Es gibt gute Argumente für Bargeld. Etwa die Inklusion, weil sich nicht alle Menschen Karten oder Smartphones leisten oder damit umgehen können. Bargeld schließt niemanden aus. Darüber hinaus ist Bargeld resilient, Stromausfälle, Hackerattacken oder Probleme am Kassenterminal gibt es nicht. Ein drittes Argument ist der Datenschutz. Als einziges Zahlungsmittel ist Bargeld wirklich anonym. Die meisten Menschen stört es aber nicht, wenn sie auch Kleinstbeträge mit dem Smartphone bezahlen. Wer interessiert sich schon dafür, dass ich zu einer bestimmten Zeit beim Bäcker Brötchen gekauft habe. Wir sind es gewohnt, dass unsere Onlinedaten genutzt werden. Dass beim elektronischen Bezahlen Konzerne im Hintergrund stehen und viele technische und rechtliche Bedingungen eine Rolle spielen, nimmt man nicht wahr. Das Bezahlen mit Karte oder Handy geht eben schneller.

Bargeld macht unabhängig

Für Bargeld spricht auch die Autonomie des Währungsraums. Man kann über dieses Zahlungsmittel bestimmen und ist nicht abhängig von den USA. Die elektronischen Zahlungssysteme sind überwiegend amerikanisch und man darf das als Risiko auffassen. Eine Abhängigkeit zu vermeiden, ist doch auch das Ziel der European Payments Initiative EPI, die ein europäisches Zahlungssystem in Konkurrenz zu Visa & Co. aufbauen will.

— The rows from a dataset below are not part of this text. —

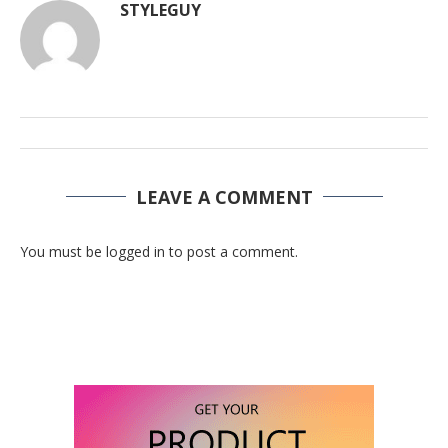
STYLEGUY
LEAVE A COMMENT
You must be logged in to post a comment.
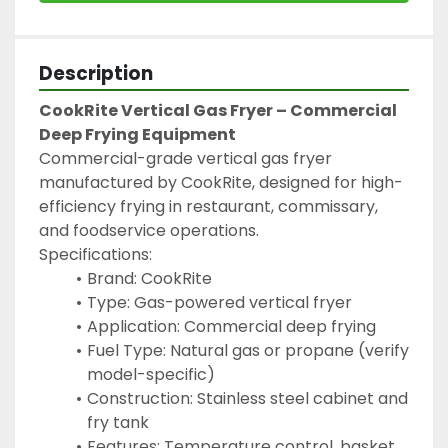
Description
CookRite Vertical Gas Fryer – Commercial 
Deep Frying Equipment
Commercial-grade vertical gas fryer 
manufactured by CookRite, designed for high-
efficiency frying in restaurant, commissary, 
and foodservice operations.
Specifications:
Brand: CookRite
Type: Gas-powered vertical fryer
Application: Commercial deep frying
Fuel Type: Natural gas or propane (verify 
model-specific)
Construction: Stainless steel cabinet and 
fry tank
Features: Temperature control, basket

Befragt man die Verbraucher, wie sie es mit dem Bargeld halten, dann sagen laut einer Bundesbank-Umfrage 93%, dass sie selbst entscheiden wollen, ob sie bar zahlen oder elektronisch. Der Verbraucherzentrale Bundesverband hat ebenfalls eine Umfrage durchführen lassen. Demnach möchten 75% nicht auf Bargeld verzichten.

Die hohen Zustimmungswerte stehen im Widerspruch zum Bezahlverhalten. An der Kasse entscheidet am Ende die Bequemlichkeit. Beim Onlineshopping stellt sich die Frage nach dem Bargeld nicht, aber man könnte auch einen europäischen Zahlungsdienstleister wie Giropay statt Visa oder Paypal wählen. Doch die Verbraucher wählen in den allermeisten Fällen die einfachste Variante. Die Frage der Autonomie eines Zahlungssystems stellt sich in der Situation nicht.

Kritische Grenze

Es gibt einen Kipppunkt, der eintritt, wenn der Bargeldanteil so klein wird, dass eine Bargeldversorgung beziehungsweise eine Bargeldakzeptanz beim Händler immer weiter sinkt. Man kann dann nicht mehr mit Bargeld überall bezahlen. Irgendwann wird man dann auch gar kein Bargeld mehr haben wollen.

Offen ist, ob dieser Kipppunkt kommt. Die Bundesbank hält eine Welt ohne Bargeld in den nächsten 15 Jahren für nicht plausibel. Aber in Stein gemeißelt ist es nicht, dass Bargeld auch auf lange Sicht als universales Zahlungsmittel genutzt wird.